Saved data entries
---
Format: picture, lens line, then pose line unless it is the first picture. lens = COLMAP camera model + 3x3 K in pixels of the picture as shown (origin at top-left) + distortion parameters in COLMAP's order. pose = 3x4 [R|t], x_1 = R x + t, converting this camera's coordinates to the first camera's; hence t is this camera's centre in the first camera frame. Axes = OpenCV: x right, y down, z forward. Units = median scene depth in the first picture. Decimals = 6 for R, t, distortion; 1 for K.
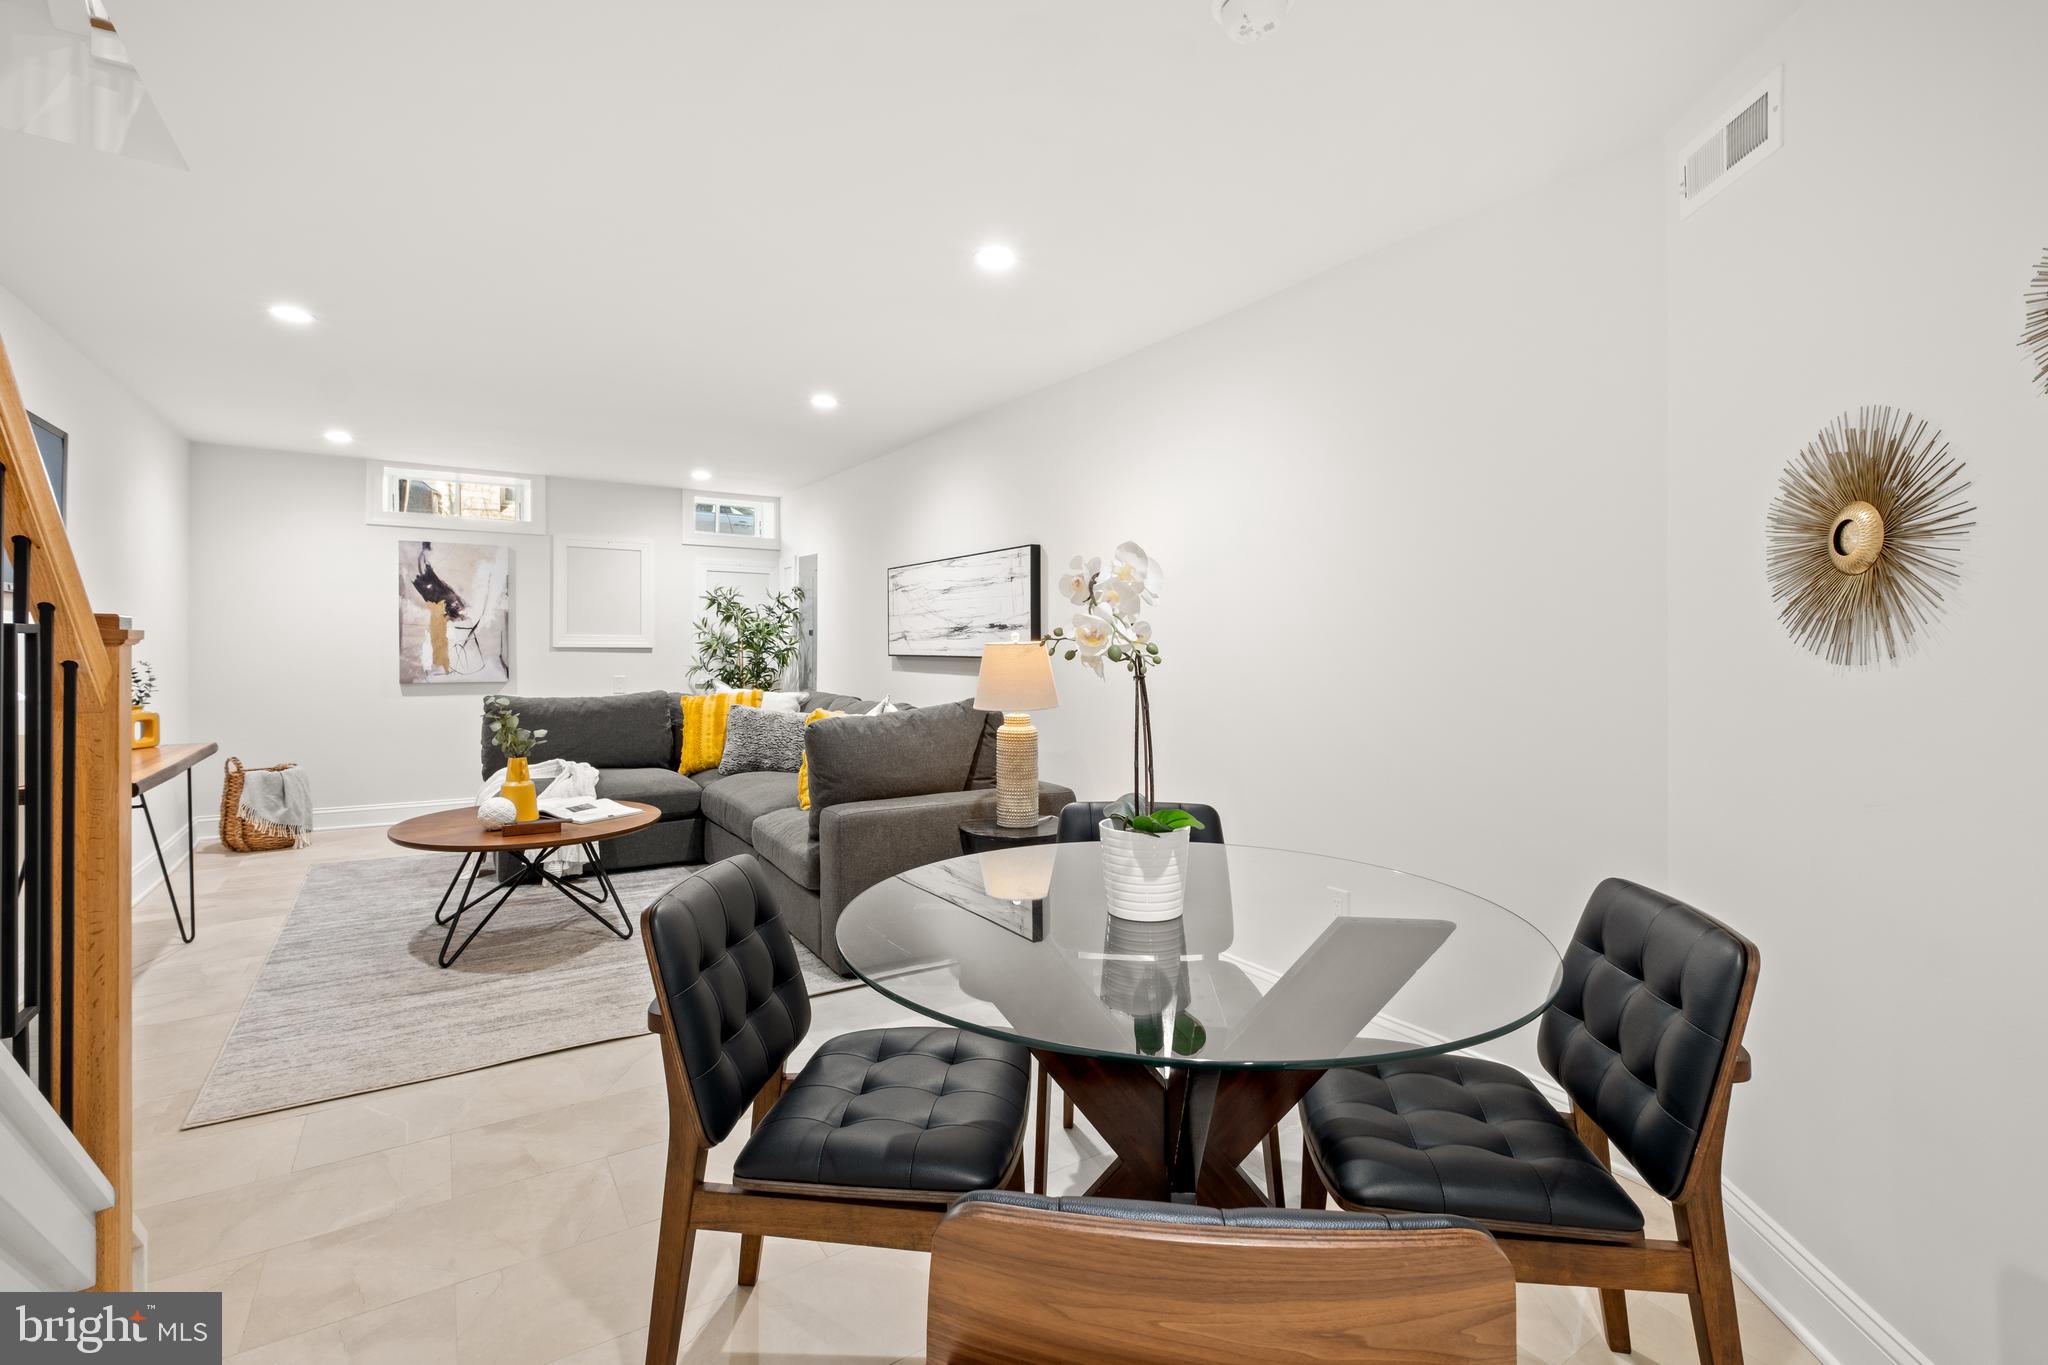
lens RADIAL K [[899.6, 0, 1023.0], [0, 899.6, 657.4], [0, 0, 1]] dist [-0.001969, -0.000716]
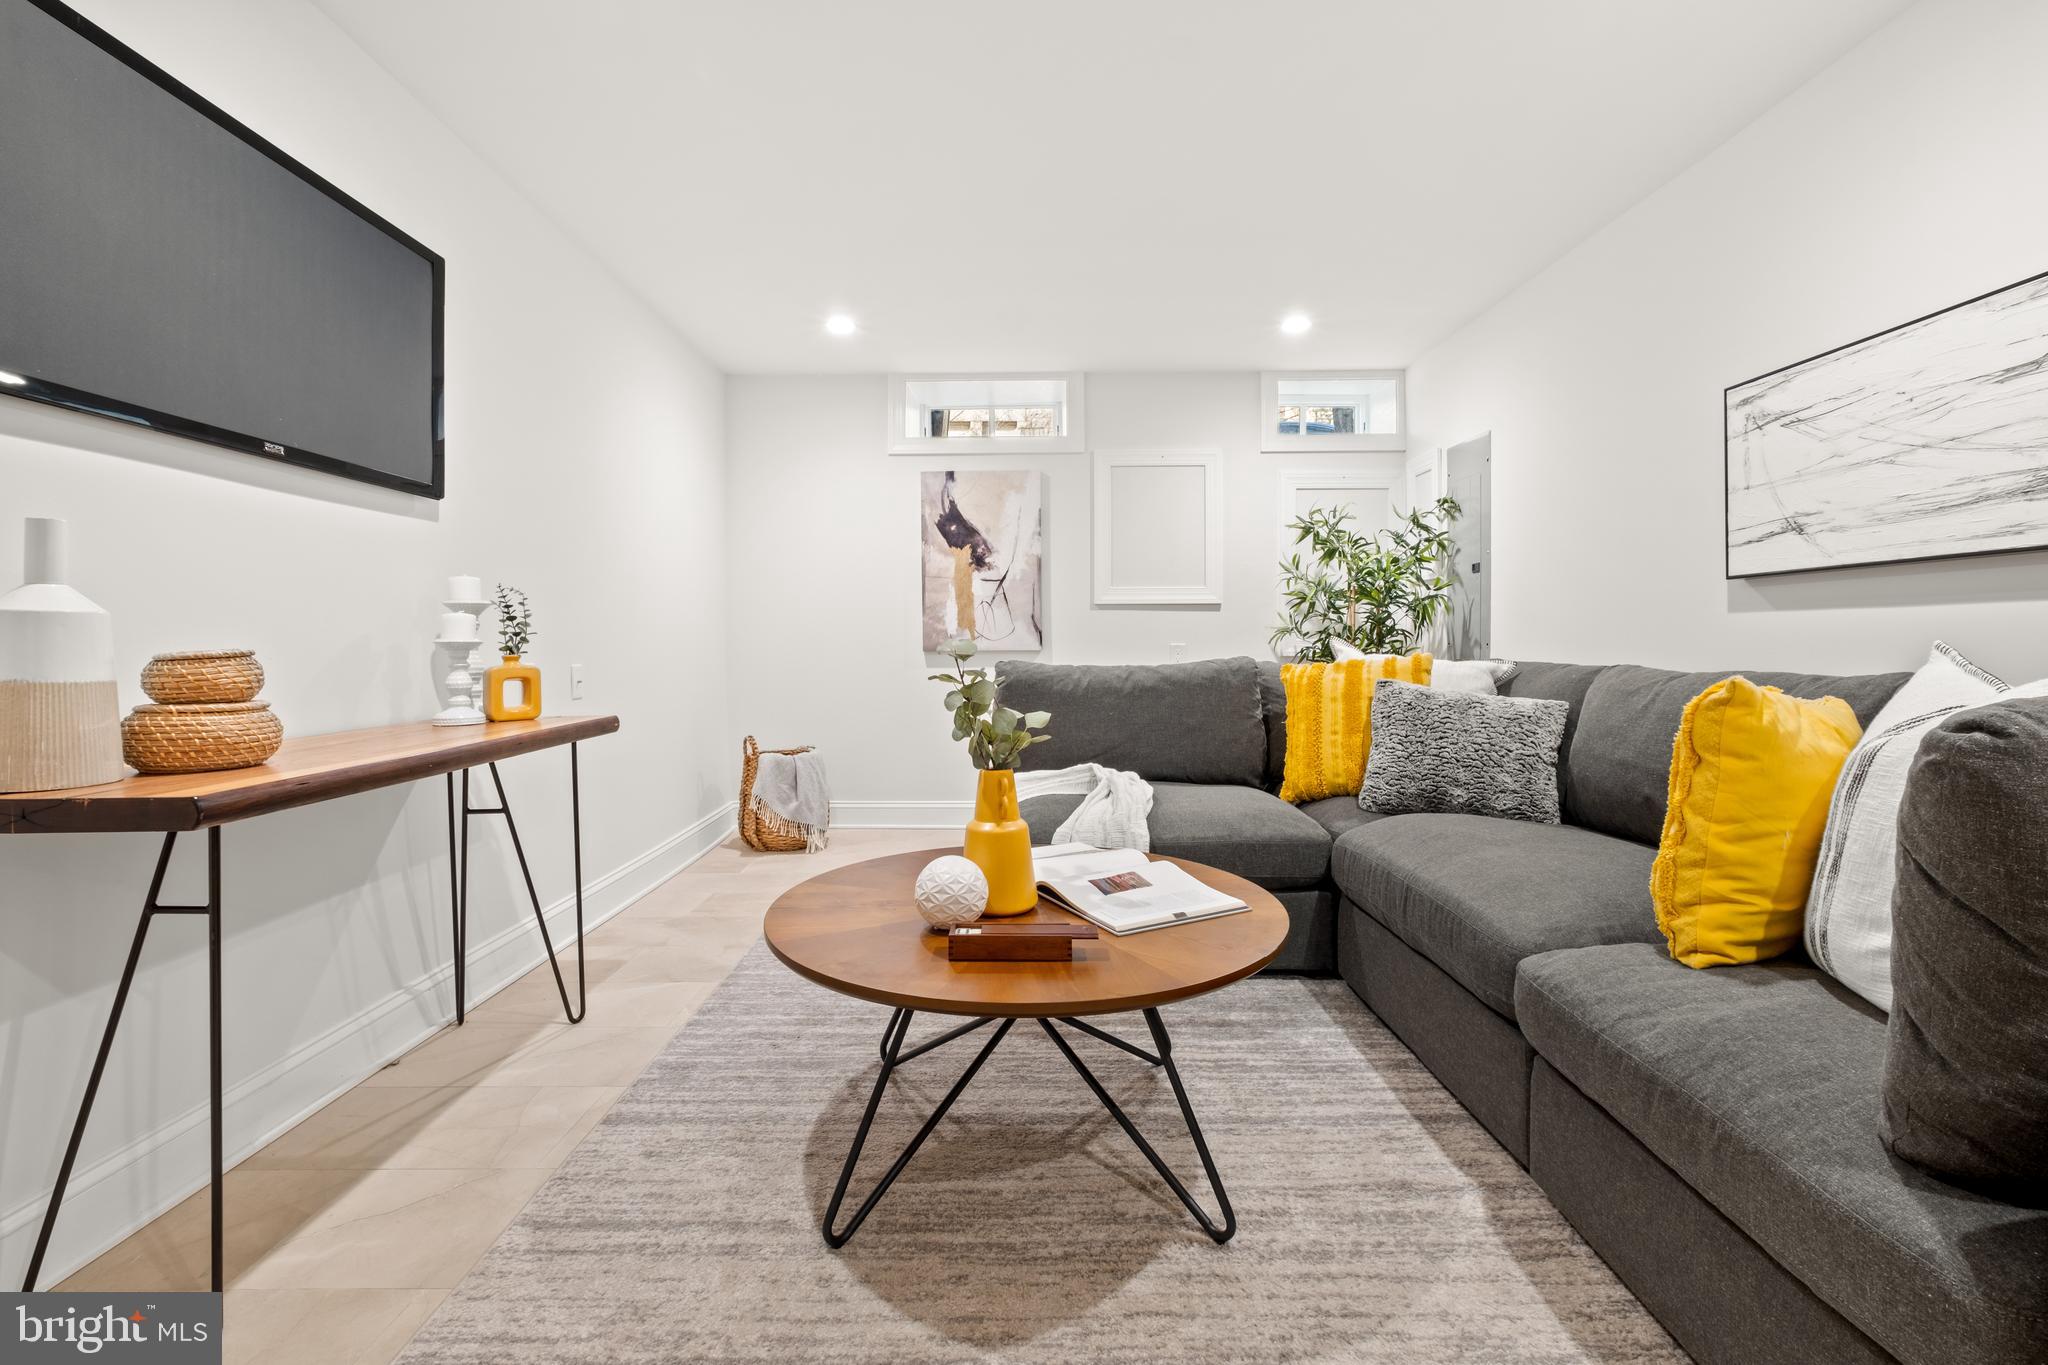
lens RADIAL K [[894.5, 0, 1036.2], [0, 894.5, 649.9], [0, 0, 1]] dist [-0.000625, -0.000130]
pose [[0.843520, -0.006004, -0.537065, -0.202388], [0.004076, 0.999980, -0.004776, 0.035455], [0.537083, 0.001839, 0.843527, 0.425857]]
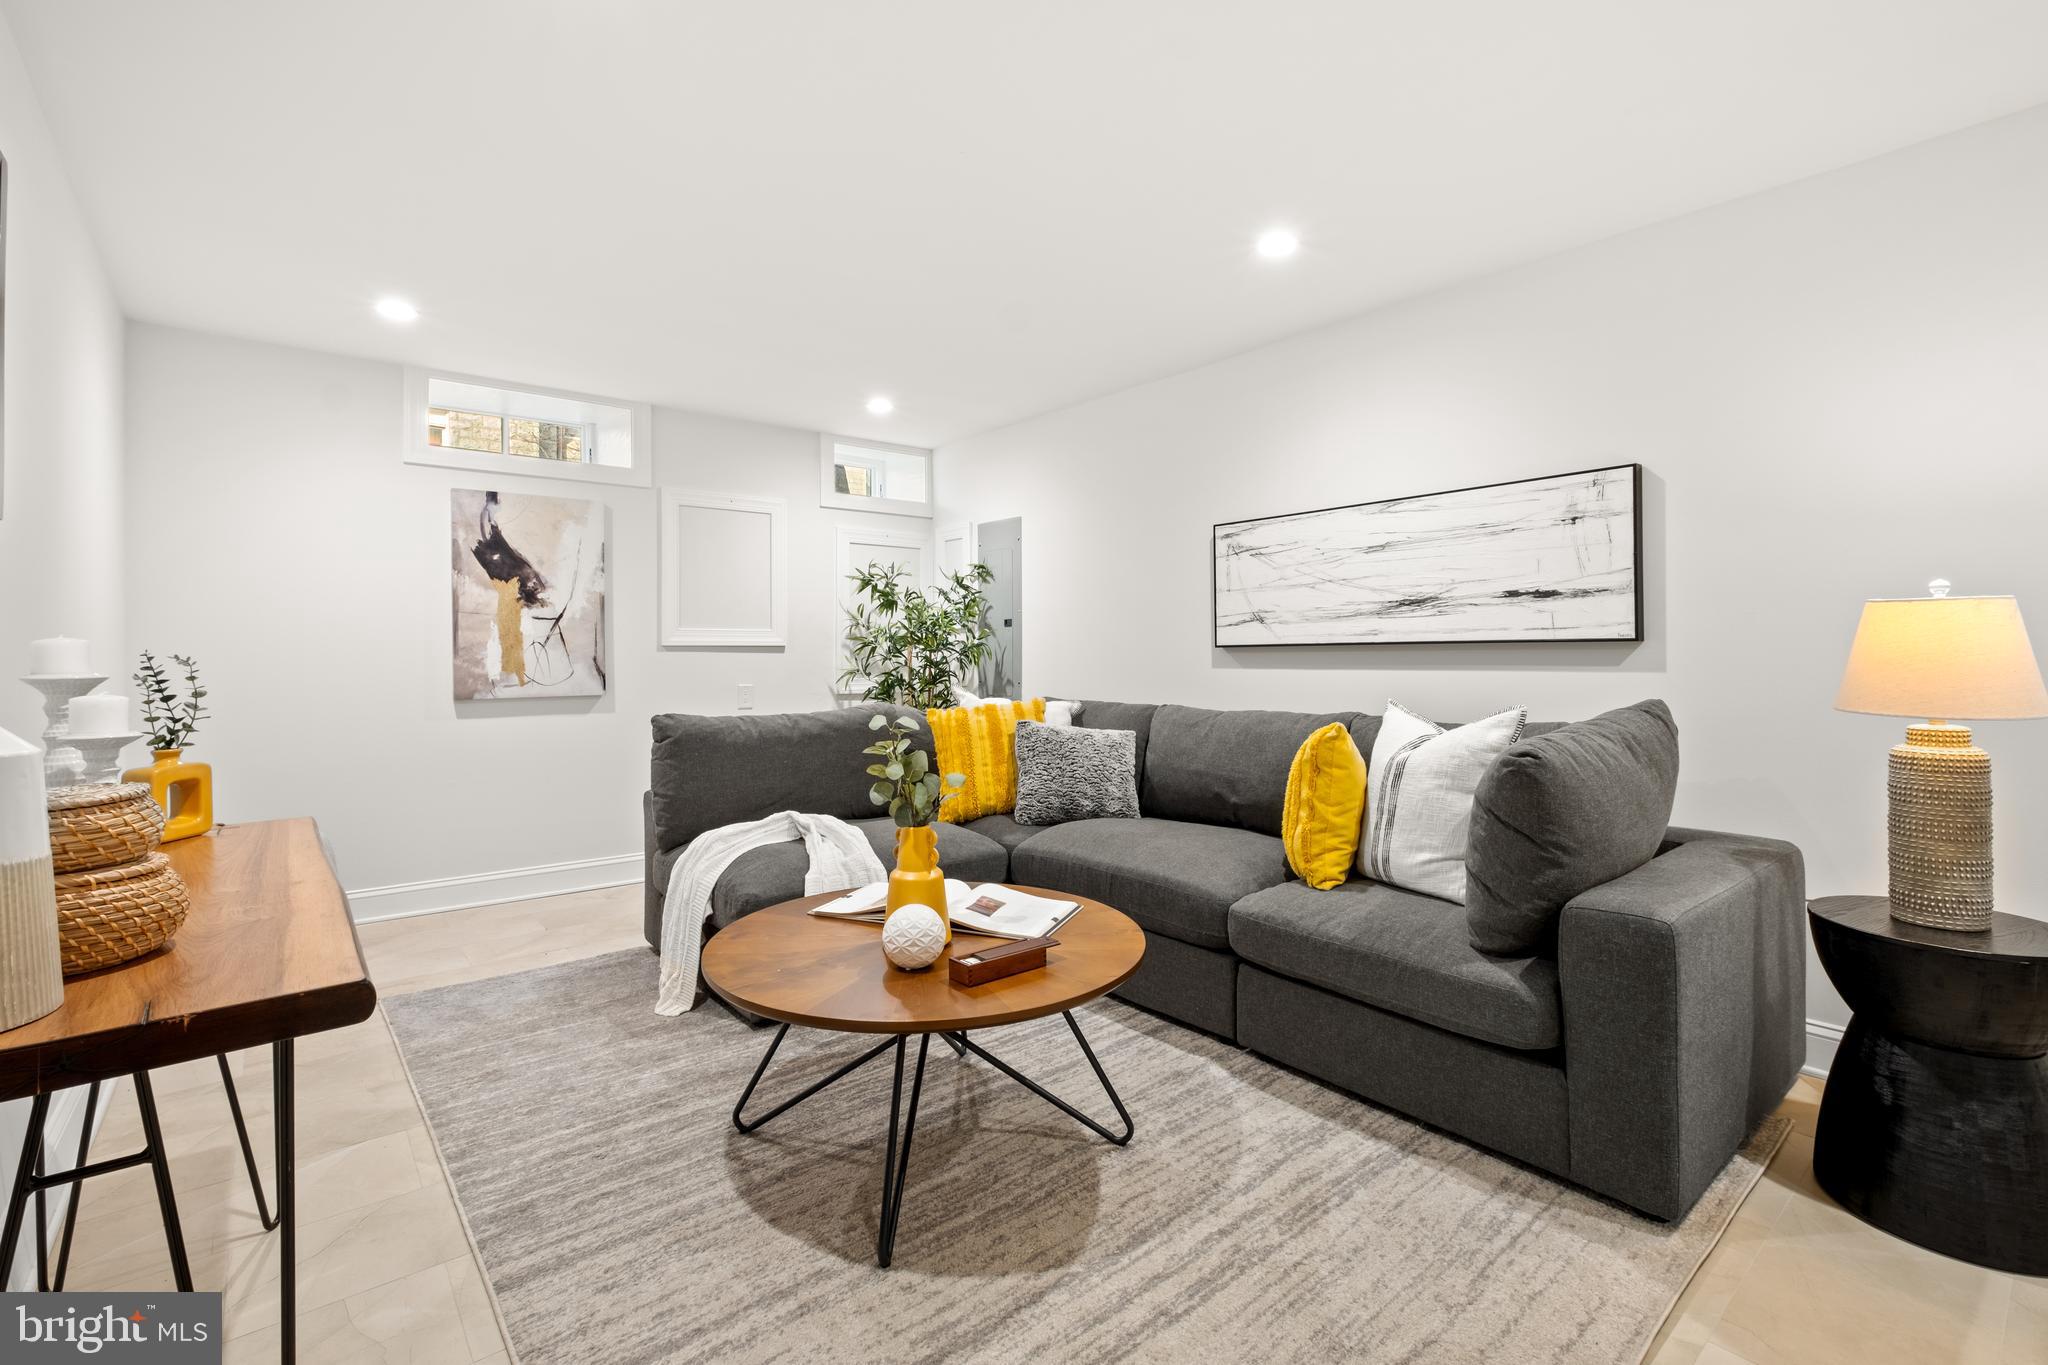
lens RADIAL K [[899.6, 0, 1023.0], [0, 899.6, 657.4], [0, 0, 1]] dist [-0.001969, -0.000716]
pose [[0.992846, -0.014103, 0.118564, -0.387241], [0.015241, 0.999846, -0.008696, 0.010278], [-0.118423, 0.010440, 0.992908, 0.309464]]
---
**What is needed**
Report each line of the material above that contains the string "pose", copying every such line in full.

**The answer**
Format: picture, lens line, then pose line unless it is the first picture. lens = COLMAP camera model + 3x3 K in pixels of the picture as shown (origin at top-left) + distortion parameters in COLMAP's order. pose = 3x4 [R|t], x_1 = R x + t, converting this camera's coordinates to the first camera's; hence t is this camera's centre in the first camera frame. Axes = OpenCV: x right, y down, z forward. Units = median scene depth in the first picture. Decimals = 6 for R, t, distortion; 1 for K.
pose [[0.843520, -0.006004, -0.537065, -0.202388], [0.004076, 0.999980, -0.004776, 0.035455], [0.537083, 0.001839, 0.843527, 0.425857]]
pose [[0.992846, -0.014103, 0.118564, -0.387241], [0.015241, 0.999846, -0.008696, 0.010278], [-0.118423, 0.010440, 0.992908, 0.309464]]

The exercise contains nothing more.